EXCERPT -
Question

A company sells widgets. The amount of profit, y, made by the company, is related to the selling price of each widget, x, by the given equation. Using this equation, find out what price the widgets should be sold for, to the nearest cent, for the company to make the maximum profit.
y=-34x^2+1542x-10037

Answer 1

Answer:

In order to maximize profit, the company should sell each widget at $22.68.

Step-by-step explanation:

The amount of profit y made by the company for selling widgets at x price is given by the equation:

$y=-34x^2+1542x-10037$

And we want to find to price for which the company should sell in order to maximize the profit.

Since our equation is a quadratic with a negative leading coefficient, its maximum will occur at the vertex point.

The vertex of a quadratic is given by the formulas:

$\displaystyle \text{Vertex}=\left(-\frac{b}{2a}, f\left(-\frac{b}{2a}\right)\right)$

In this case, a = -34, b = 1542, and c = -10037.

Find the x-coordinate of the vertex:

$\displaystyle x=-\frac{(1542)}{2(-34)}=\frac{771}{34}\approx \ 22.68$

So, in order to maximize profit, the company should sell each widget at $22.68.

Extra Notes:

In order to find the maximum profit, substitute the price back into the equation:

$\displaystyle y\left(\frac{771}{34}\right)\approx\ 7446.56$

SOURCE EXCERPT -
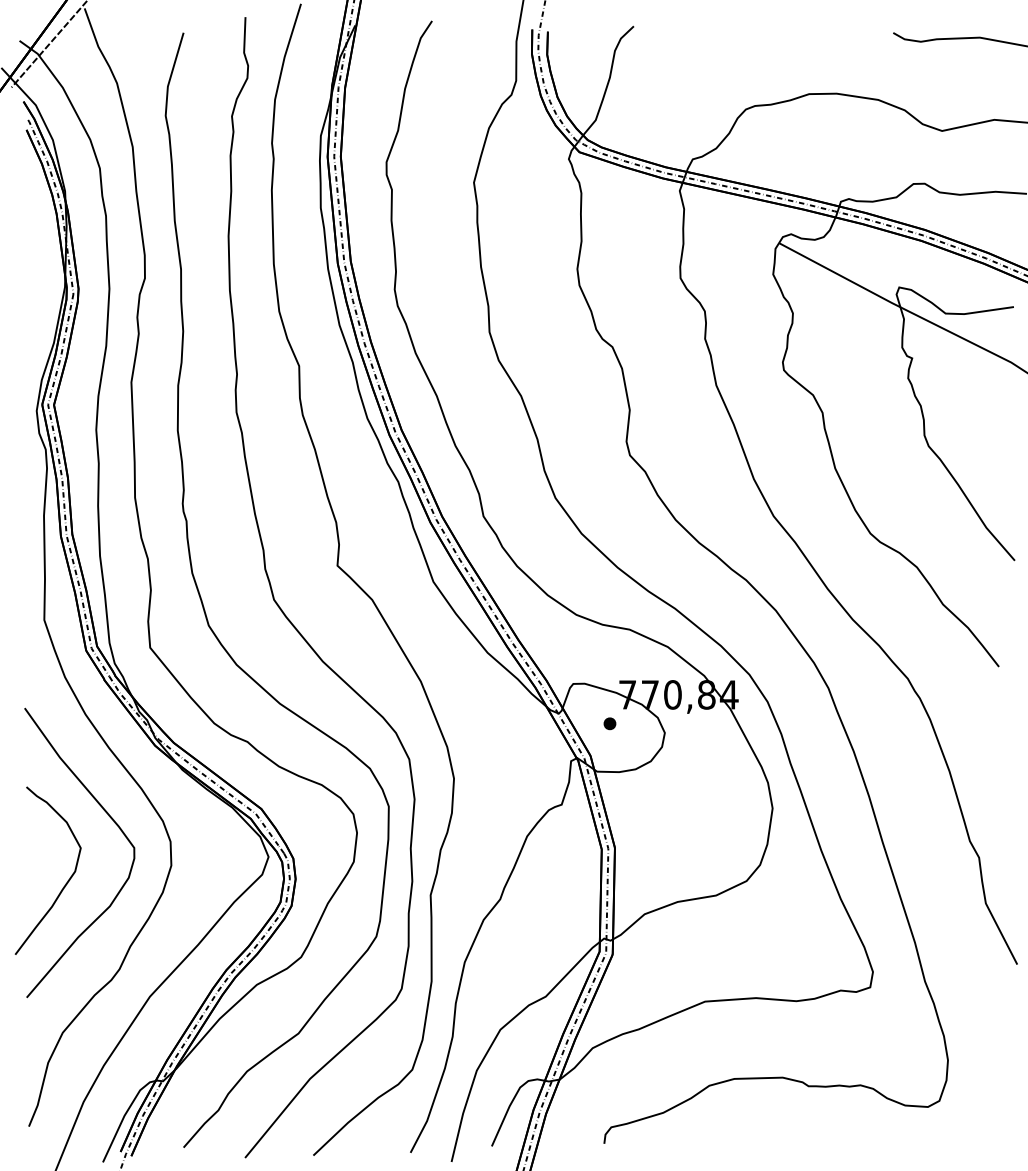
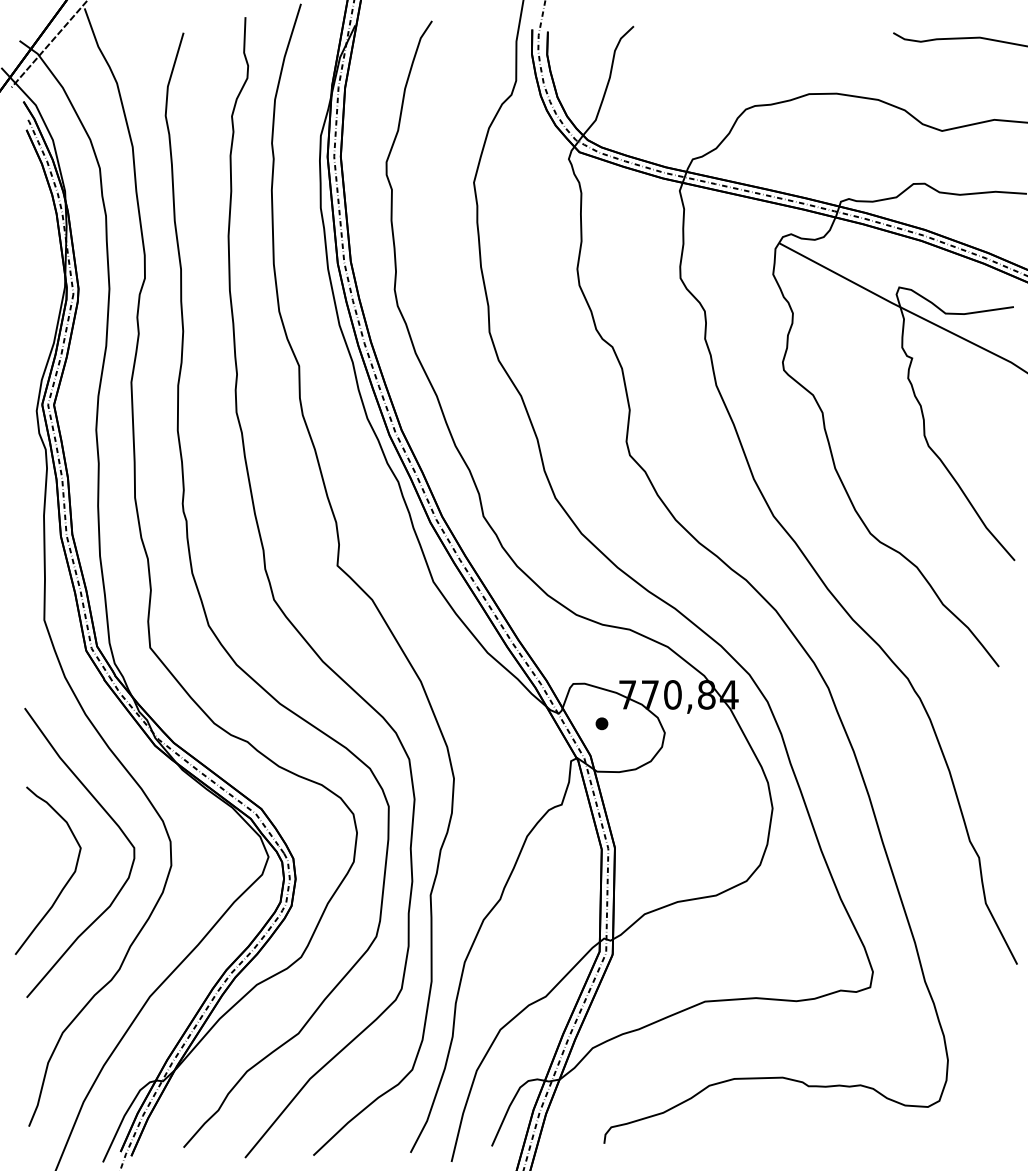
part at (609, 723) position: (609, 723) -> (601, 723)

EXERCISE INSTRUCTIONS -
1) Retype the part of the widget profit solution between "And we want" and "c = -10037.", inclusive.
2) Answer these questions about the widget profit solution:
(a) What values are given for a, b, and c?
(b) According to the solution, why does the maximum of the equation occur at the vertex?
(c) What is the approximate maximum profit given in the extra notes?
3) Summarize the widget profit solution in two sentences.

THE RESPONSES -
1)
And we want to find to price for which the company should sell in order to maximize the profit.

Since our equation is a quadratic with a negative leading coefficient, its maximum will occur at the vertex point.

The vertex of a quadratic is given by the formulas:

$\displaystyle \text{Vertex}=\left(-\frac{b}{2a}, f\left(-\frac{b}{2a}\right)\right)$

In this case, a = -34, b = 1542, and c = -10037.

2)
(a) a = -34, b = 1542, and c = -10037.
(b) The equation is a quadratic with a negative leading coefficient.
(c) About 7446.56.

3) A company's profit is given by the quadratic y = -34x^2 + 1542x - 10037, and because its leading coefficient is negative, the maximum occurs at the vertex. Using x = -b/(2a), the price that maximizes profit is about $22.68, which yields a maximum profit of about 7446.56.